*Objetivo del ejercicio*.
Enumera los lugares que el texto sobre José Coronado menciona después de las palabras «sino en».

*Fragmento del texto*.
______________________________

José Coronado lleva años interpretando a ese hombre duro que parece no tener fisuras, el patriarca que impone respeto con una mirada y que se mueve en territorios donde la ley y la moral casi siempre chocan. El actor se convirtió para muchos en el rostro de ‘Entrevías’, una de las series más vistas de Netflix en España, pero su relación con ese tipo de personaje viene de antes y tiene una parada imprescindible que a veces pasa más desapercibida.
Si disfrutaste viendo a Tirso imponiendo orden en su barrio, quizá te sorprenda descubrir que José Coronado ya había explorado un territorio todavía más ambicioso y oscuro en ‘Vivir sin permiso’, una ficción creada por Aitor Gabilondo y también disponible en Netflix. Allí el poder no se juega solo en una esquina conflictiva, sino en despachos, puertos y mesas familiares donde cada palabra puede cambiarlo todo.
1Un patriarca con los días contados
En ‘Vivir sin permiso’, José Coronado da vida a Nemo Bandiera, un magnate gallego que ha levantado su imperio empresarial sobre una base mucho menos limpia de lo que aparenta. Dueño de una poderosa compañía naviera, respetado por políticos y temido por rivales, Nemo parece intocable, uno de esos hombres que controlan cada pieza del tablero y que siempre van un paso por delante.

______________________________

*Datos disponibles*.
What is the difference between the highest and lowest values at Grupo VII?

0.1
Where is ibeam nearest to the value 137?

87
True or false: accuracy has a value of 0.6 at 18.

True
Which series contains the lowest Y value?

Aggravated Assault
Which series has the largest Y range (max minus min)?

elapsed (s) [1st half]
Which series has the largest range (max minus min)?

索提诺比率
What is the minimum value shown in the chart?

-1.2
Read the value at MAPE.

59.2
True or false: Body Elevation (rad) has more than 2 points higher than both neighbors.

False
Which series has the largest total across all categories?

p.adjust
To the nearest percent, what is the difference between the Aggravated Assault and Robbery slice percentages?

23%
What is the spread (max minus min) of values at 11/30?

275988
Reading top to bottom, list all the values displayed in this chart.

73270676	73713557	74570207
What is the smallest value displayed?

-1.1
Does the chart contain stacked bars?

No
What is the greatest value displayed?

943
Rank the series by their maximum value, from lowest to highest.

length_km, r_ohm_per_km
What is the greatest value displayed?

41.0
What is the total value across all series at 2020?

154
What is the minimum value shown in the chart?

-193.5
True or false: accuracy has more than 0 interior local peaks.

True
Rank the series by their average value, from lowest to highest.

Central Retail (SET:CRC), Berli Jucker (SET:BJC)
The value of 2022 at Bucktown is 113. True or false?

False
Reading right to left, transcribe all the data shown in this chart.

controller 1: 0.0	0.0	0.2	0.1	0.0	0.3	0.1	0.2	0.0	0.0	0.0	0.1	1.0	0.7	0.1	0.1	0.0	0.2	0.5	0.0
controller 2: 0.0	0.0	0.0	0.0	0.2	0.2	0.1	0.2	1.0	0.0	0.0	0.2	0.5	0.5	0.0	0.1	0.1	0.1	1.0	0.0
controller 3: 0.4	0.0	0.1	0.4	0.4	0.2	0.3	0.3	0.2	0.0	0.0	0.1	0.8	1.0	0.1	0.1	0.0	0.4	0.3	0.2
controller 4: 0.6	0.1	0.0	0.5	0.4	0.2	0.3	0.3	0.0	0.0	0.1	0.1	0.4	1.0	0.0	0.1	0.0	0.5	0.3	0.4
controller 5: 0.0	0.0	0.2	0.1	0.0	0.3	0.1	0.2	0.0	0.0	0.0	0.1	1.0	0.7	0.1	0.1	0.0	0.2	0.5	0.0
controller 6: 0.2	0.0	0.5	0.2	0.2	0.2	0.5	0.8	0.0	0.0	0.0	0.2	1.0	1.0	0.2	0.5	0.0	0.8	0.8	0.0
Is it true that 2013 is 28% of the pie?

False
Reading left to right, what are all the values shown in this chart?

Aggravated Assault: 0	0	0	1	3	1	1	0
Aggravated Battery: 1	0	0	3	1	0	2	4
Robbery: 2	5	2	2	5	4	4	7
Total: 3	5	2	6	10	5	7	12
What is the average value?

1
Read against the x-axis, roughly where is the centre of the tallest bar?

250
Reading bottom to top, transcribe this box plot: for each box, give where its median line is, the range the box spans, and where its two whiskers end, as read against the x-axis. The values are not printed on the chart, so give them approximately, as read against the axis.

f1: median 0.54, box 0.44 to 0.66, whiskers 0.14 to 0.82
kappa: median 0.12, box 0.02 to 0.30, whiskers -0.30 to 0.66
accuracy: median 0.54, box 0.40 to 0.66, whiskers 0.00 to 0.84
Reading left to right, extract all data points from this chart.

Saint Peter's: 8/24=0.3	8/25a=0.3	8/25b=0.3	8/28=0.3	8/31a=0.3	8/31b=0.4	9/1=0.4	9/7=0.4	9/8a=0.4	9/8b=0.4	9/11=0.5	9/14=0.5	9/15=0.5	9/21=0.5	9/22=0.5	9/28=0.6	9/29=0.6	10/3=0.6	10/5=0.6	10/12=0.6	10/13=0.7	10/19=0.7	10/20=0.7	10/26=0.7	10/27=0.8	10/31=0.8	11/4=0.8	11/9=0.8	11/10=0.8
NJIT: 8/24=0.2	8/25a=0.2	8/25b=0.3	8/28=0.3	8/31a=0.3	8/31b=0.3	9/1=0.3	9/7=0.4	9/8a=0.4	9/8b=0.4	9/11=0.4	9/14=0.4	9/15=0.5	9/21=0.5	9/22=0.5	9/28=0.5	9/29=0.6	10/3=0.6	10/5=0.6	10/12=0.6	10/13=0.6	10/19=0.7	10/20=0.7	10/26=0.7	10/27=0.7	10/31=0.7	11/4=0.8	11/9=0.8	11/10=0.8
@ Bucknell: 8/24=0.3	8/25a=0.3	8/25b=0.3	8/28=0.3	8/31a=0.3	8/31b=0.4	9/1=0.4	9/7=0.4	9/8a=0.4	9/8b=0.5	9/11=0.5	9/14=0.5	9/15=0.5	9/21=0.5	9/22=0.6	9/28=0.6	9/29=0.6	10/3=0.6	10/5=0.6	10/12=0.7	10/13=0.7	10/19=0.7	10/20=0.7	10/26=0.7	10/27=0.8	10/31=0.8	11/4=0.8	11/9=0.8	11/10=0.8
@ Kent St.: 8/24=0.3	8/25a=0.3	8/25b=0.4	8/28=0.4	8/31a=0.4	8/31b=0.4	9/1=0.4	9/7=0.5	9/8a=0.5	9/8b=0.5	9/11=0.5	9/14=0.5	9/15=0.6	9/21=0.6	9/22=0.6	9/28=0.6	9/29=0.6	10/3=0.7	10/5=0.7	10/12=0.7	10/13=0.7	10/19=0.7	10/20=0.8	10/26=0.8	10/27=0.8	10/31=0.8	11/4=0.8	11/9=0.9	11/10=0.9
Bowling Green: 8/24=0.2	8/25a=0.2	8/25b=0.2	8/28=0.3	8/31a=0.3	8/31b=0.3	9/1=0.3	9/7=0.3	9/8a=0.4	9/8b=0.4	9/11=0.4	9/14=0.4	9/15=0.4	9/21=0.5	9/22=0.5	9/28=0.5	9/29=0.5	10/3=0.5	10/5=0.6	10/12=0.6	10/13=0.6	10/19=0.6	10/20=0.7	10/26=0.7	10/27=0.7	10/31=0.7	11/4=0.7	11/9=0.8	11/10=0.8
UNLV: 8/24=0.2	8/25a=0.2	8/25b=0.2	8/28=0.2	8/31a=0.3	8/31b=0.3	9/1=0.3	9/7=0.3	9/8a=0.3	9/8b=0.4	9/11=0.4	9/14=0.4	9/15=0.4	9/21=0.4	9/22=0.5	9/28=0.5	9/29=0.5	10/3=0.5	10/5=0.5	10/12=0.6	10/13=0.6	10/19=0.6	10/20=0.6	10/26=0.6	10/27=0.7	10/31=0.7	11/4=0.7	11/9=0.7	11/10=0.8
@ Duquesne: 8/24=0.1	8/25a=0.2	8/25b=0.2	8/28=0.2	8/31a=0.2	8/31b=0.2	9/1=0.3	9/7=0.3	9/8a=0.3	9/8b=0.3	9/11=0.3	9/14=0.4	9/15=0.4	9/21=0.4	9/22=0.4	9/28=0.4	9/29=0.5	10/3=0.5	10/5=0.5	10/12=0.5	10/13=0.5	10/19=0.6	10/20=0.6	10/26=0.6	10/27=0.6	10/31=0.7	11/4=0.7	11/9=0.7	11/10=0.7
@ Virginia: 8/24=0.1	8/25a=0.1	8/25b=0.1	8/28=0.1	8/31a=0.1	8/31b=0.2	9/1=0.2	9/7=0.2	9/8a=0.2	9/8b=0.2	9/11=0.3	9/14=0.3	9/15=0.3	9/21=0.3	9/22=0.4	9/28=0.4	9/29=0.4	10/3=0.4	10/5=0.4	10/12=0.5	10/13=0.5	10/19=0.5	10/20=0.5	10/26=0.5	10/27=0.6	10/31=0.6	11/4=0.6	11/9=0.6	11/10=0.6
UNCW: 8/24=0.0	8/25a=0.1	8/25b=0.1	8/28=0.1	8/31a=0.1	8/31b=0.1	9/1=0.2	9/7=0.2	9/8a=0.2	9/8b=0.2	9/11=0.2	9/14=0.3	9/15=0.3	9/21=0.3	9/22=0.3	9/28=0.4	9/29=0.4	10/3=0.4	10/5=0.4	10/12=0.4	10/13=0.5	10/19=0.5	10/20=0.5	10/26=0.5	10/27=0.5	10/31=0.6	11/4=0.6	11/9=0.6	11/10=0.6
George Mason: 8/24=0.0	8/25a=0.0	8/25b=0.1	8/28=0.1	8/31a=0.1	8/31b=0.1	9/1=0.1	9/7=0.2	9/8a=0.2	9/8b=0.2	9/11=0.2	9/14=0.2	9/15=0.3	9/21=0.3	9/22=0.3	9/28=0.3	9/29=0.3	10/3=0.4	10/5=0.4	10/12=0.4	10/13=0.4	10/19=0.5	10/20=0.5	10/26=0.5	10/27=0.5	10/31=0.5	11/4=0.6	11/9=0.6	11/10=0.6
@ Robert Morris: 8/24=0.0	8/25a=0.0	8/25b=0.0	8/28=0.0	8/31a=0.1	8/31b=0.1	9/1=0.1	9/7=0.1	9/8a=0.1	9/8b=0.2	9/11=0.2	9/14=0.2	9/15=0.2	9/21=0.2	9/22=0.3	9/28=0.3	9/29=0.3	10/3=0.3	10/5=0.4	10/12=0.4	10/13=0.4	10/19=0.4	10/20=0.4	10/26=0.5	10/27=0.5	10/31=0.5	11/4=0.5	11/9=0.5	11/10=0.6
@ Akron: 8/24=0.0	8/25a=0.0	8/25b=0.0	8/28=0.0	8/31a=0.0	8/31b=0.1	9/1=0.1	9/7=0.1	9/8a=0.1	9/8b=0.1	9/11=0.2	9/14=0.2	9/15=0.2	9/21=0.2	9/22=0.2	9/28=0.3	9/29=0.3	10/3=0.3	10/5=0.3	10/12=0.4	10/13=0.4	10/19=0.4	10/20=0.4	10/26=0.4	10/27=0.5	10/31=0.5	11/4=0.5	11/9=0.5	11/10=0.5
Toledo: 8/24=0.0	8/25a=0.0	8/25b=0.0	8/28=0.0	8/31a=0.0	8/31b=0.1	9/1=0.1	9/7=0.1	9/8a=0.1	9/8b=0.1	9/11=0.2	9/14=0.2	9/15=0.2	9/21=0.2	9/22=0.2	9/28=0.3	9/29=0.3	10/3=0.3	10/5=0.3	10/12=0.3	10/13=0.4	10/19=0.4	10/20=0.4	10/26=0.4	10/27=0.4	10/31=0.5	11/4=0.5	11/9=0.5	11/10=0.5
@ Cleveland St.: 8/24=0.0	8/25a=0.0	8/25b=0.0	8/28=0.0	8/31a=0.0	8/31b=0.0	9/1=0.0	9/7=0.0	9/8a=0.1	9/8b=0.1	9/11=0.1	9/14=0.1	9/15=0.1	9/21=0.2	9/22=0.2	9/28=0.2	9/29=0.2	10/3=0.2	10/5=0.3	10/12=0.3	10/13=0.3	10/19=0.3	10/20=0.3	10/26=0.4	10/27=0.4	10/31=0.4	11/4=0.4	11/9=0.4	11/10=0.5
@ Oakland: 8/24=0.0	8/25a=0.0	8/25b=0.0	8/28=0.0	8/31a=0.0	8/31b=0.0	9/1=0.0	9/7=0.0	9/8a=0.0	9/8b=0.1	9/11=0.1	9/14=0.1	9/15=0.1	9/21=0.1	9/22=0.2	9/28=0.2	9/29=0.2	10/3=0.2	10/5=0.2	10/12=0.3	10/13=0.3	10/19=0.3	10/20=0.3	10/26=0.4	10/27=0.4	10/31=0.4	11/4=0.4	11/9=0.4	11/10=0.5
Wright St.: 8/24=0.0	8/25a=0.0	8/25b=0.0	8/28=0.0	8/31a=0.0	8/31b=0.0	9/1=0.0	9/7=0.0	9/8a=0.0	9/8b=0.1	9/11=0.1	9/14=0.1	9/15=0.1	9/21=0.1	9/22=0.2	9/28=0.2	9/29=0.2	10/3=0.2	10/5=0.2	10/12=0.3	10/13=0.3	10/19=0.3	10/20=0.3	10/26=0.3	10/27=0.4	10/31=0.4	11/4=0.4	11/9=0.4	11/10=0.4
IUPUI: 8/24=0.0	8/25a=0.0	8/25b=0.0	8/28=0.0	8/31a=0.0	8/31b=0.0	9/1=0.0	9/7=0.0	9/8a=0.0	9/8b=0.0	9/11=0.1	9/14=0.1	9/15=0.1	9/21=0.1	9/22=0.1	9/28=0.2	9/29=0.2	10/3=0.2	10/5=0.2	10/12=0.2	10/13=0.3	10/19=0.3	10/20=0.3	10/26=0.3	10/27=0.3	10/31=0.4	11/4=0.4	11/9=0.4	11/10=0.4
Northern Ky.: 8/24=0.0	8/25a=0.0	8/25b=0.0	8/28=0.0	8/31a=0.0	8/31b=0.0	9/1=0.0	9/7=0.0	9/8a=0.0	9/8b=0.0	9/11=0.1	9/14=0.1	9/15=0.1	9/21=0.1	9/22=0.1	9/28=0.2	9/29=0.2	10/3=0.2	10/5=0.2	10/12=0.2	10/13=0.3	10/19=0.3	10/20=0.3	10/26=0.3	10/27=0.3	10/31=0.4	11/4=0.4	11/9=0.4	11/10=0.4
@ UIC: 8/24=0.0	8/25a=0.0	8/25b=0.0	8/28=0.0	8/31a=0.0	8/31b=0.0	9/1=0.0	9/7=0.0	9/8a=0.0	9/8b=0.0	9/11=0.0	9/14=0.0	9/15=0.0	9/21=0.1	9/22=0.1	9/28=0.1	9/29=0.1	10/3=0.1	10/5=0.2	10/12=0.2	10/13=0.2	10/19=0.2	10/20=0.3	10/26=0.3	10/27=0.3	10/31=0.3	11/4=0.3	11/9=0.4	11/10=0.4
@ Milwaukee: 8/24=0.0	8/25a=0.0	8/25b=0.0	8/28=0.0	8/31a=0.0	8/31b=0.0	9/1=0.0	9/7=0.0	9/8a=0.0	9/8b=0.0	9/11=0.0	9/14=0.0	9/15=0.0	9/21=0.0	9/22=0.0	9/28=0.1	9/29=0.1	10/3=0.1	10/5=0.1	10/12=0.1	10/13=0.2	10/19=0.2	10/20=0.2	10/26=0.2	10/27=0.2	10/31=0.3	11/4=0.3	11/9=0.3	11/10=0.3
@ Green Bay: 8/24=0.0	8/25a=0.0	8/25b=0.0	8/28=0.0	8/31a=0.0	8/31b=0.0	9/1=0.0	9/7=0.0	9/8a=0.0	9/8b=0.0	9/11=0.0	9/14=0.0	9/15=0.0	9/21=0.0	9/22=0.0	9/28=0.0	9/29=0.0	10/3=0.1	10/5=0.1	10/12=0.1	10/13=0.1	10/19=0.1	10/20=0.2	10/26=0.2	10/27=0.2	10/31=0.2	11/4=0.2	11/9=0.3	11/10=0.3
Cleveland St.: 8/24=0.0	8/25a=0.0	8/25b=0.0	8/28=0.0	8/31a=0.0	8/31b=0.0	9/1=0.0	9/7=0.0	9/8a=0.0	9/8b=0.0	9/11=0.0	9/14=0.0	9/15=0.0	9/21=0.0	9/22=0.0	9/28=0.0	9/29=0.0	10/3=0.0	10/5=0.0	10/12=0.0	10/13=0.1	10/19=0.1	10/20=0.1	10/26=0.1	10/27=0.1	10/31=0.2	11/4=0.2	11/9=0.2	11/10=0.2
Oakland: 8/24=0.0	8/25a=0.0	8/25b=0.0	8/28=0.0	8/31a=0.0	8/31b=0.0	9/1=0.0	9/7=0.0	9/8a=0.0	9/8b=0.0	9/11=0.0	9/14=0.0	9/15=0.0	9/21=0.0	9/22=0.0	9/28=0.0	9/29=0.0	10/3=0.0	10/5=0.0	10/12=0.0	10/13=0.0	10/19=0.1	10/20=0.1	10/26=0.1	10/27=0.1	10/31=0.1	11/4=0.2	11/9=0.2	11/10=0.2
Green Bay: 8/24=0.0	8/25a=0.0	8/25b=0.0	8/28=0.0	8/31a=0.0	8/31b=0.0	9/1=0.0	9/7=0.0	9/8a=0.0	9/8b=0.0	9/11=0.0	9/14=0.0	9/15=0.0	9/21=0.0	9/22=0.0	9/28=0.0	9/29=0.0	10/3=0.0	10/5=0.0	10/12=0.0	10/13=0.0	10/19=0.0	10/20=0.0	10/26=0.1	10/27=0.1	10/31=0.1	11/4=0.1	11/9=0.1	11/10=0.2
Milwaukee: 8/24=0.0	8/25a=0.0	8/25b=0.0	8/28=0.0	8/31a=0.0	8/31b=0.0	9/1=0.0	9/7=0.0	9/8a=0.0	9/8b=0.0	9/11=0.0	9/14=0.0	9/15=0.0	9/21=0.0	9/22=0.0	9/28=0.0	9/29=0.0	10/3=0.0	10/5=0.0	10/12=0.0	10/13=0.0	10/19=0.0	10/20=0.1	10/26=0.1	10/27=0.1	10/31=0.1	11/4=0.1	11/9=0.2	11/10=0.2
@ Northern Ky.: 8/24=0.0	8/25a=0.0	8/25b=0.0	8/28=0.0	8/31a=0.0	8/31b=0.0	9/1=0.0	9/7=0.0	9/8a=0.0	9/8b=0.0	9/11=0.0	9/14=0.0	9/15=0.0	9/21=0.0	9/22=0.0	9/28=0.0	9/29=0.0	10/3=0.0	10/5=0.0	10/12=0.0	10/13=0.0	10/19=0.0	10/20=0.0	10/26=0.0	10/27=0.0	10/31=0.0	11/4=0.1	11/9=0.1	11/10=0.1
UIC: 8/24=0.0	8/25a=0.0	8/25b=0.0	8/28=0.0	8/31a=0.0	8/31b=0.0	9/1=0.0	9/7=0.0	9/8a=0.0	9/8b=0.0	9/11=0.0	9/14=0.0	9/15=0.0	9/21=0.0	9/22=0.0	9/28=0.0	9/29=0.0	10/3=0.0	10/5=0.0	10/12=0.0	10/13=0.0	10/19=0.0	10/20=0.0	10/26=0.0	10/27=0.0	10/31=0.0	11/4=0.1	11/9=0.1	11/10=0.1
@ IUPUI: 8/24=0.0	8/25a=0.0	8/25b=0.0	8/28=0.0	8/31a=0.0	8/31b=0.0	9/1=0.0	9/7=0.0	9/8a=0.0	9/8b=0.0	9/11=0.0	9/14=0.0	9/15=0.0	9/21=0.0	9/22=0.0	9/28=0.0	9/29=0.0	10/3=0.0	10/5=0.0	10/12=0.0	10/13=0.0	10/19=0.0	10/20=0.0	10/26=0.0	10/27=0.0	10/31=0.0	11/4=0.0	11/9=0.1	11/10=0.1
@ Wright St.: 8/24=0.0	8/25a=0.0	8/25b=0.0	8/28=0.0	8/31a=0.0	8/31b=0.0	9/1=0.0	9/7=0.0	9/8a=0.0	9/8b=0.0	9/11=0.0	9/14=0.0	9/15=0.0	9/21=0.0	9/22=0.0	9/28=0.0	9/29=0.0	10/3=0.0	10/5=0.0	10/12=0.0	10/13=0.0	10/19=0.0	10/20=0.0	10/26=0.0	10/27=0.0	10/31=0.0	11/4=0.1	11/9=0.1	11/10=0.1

______________________________

*Solución*.
Despachos, puertos y mesas familiares.